BECAUSE YOU HAD TO GIVE NAMES TO EVERYTHING YOU FOUND, AND MAKE LOGOS FOR BAD IDEAS, AND CHANGE YOUR CAR EVERY TWO YEARS AND WAKE UP EARLY FOR CONFERENCE CALLS, AND IT TURNED OUT TO BE NO PROGRESS AT ALL / JUST A SHADOW FESTIVAL / BECAUSE OF THAT YOU WILL HAVE TO LEARN TO LOOK AT THE SKY AGAIN, YOU WILL HAVE TO LEARN TO EAT FOOD THAT GROWS WHERE YOU LIVE AGAIN, YOU WILL HAVE TO LEARN TO TOUCH WHAT YOU MAKE

- Robert Montgomery

Sunday, November 20, 2011

among the dunes

As the end of my second year in the coastal south approaches, I continue to be amazed at the fact that four days before Thanksgiving I can pull on a bathing suit and head to the beach to spend the better part of my day there. That's not to say that it doesn't get chilly here, and it's certainly not to say that Rob and I don't sincerely miss the crisp air and painted landscape of fall in South Carolina or West Virginia. But as long as I'm here, I intend to appreciate the particulars of island living.

Walking along the beach path from 11th street to East Beach there is a certain point where shoes of any kind become an obstruction to effective forward movement, so I kicked off my flip flops and plodded the rest of the way to my usual camp site-- umbrella, chair and beach bag in tow. The beach looked different today, and for a second I actually had to take a good look around to assure myself I was indeed in the exact same spot that I have planted myself every time I've come to the beach this summer. And that was a lovely thing to ponder for a while because as soon as I knew I wasn't in a parallel dimension somewhere my inner voice gave me a kindly flick on the forehead for ever having assumed that something like a beach would ever remain the same. But for the record, it had changed quite a bit this time, as if the beach and all the sandbars had been slurried around overnight--they were significantly transformed.
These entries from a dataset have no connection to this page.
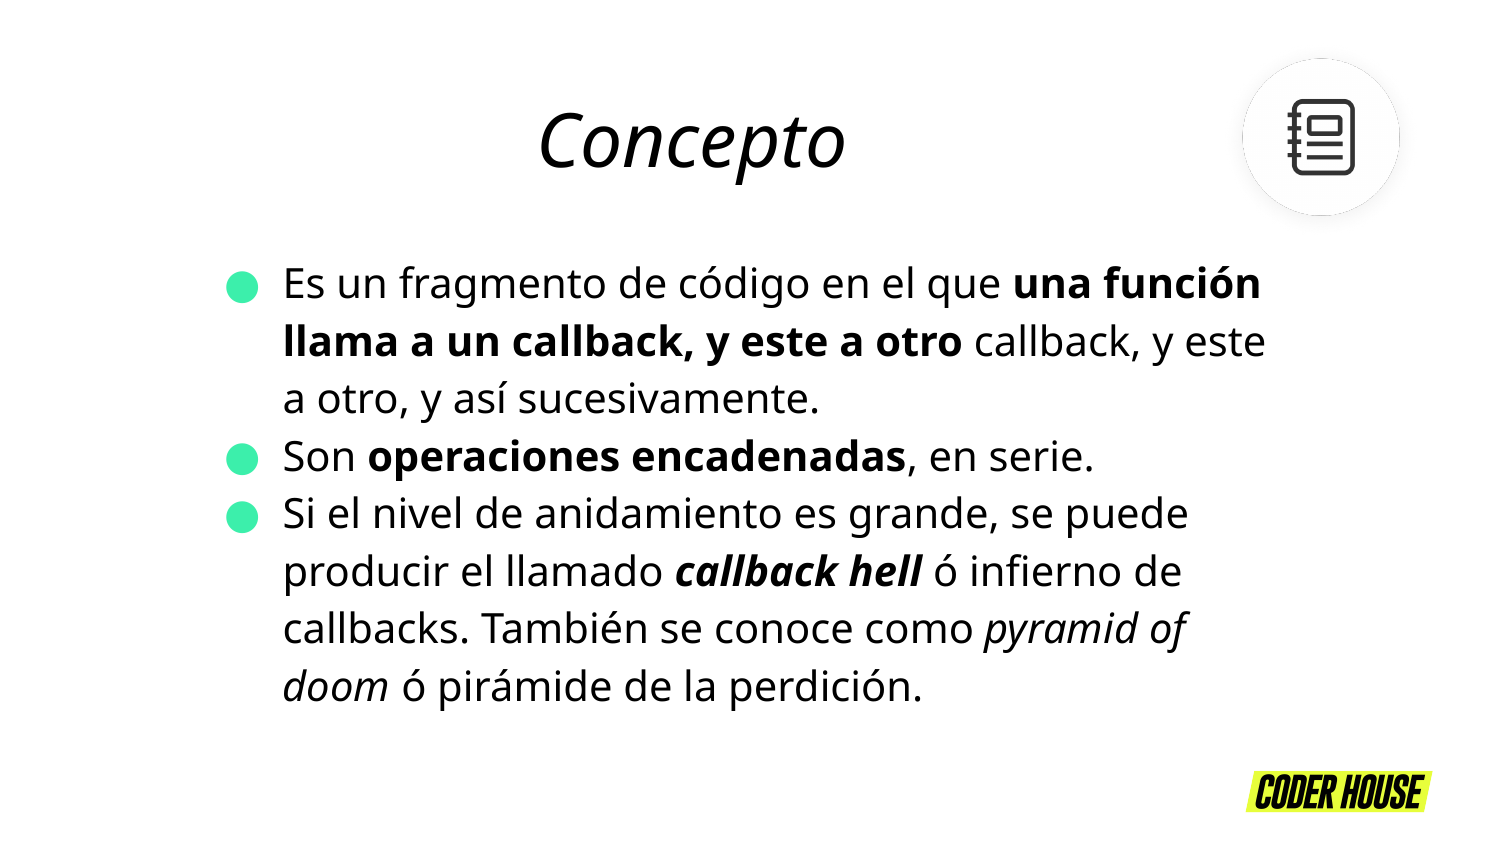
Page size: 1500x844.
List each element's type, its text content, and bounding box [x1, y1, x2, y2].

picture [1223, 39, 1419, 235]
picture [1241, 764, 1437, 819]
text_box Es un fragmento de código en el que una función llama a un callback, y este a otro callback, y este a otro, y así sucesivamente. Son operaciones encadenadas, en serie. Si el nivel de anidamiento es grande, se puede producir el llamado callback hell ó infierno de callbacks. También se conoce como pyramid of doom ó pirámide de la perdición. [192, 234, 1308, 679]
text_box Concepto [143, 77, 1218, 203]
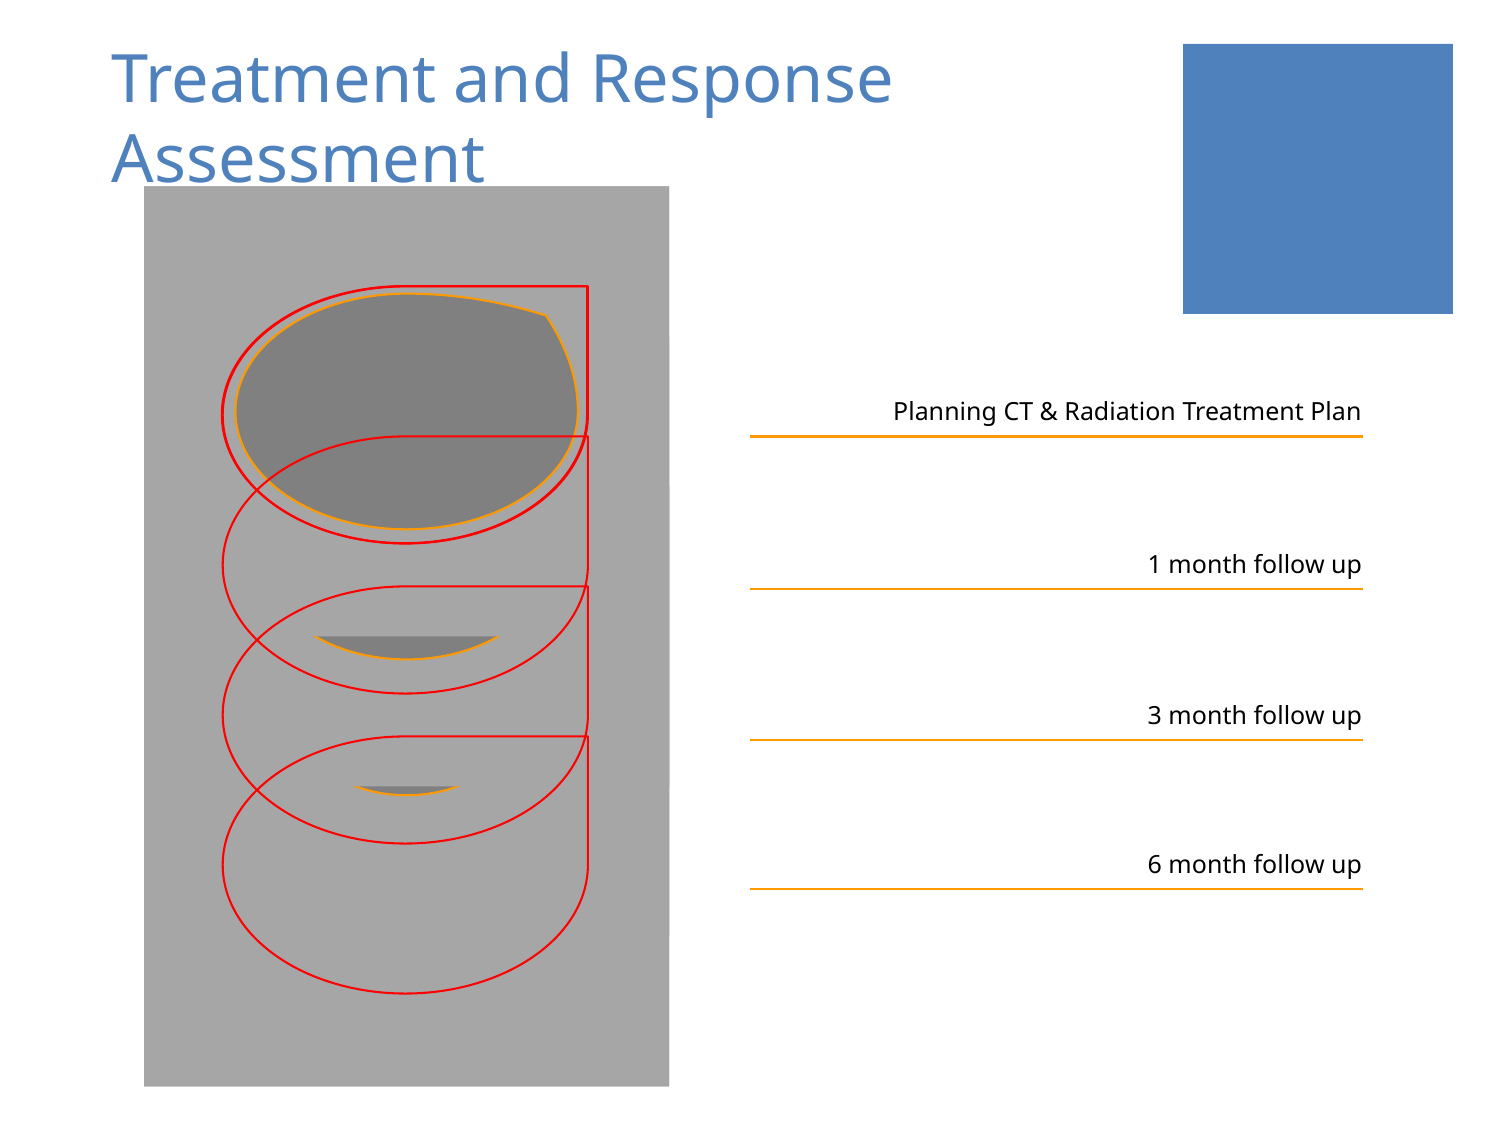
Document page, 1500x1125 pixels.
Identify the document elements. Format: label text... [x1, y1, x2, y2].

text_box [222, 285, 589, 995]
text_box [749, 387, 1378, 890]
title Treatment and Response Assessment [96, 75, 1162, 203]
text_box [143, 185, 670, 1087]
Four and a half hours later I had watched low tide yield to the pull of the moon and high tide was clamboring in. I had finished reading the latest book to grace my imagination and for a while I just sat on my towel staring out at the ocean and wondering what to do next while at the same time being completely content with remaining right where I was with no active plans at all. But out of that strange internal obligation which is most likely a completely socialized thing of our culture, I got up from my towel and bent under my umbrella to put my book away...I suppose in an effort to--as Daddy Wayne puts it--"begin the egress." But as I put the book away I realized my beach chair was in the perfect amount of shade, so I sat down...and pretended to continue the egress while the other 99.9% of my attention was on listening to the sound of the ocean...which led into more thinking. And in my usual nature of taking delight in thinking and pondering and contemplating and realizing--and I will say my psyche rarely disappoints me no matter how big or small the process is--I began considering exactly why it was that I felt so OK with just staying at the beach until the cows came home, and what exactly the "sound of the ocean" is and other things like that. So as I'm sitting in the chair, thinking and guiltily messing around with my beach bag as if I, were I to continue, might actually convince myself to pack up and leave (which didn't really work because as I dug for my phone to check the time I noticed I had two magazines in the bag that I hadn't read yet...well I could read these and THEN go...) it occurred to me that the sound of the ocean was a natural "white noise" and that it, combined with the nearly perfect temperature and breeze, was probably behind the reason why I was so content, or perhaps, entranced...and my inner voice gave me another of those proverbial flicks because then it seemed obvious.

As I was recovering from re-entry to reality I see, out of the corner of my eye, a couple walking past and the guy points at me and I realize I/we know them. It was a couple who Rob and I have met and hung out with at a few parties and hoped we would eventually become friends with.  So they were walking with their baby (who I now call "sweet baby James" as he is wonderful for holding and bouncing and chirruping and laughing with) and they stopped to talk for a few minutes. They were at a birthday party/oyster roast we went to last night and all of us had stayed out till the wee morning talking and laughing and having our hair and clothes and skin soaked with the smell of burning cedar wood and roasted shellfish and the low-country air of live oaks and moss and salt.

Anyway their visit broke the spell that had kept me at the beach for so long after I'd finished my reading and then I was glad I had been entranced for long enough to see them. Once they were on their way further along the beach I packed up my things and walked myself to the car. At home I warmed up some soup and sat down to write about today. Because it has been a good day. And I am happy.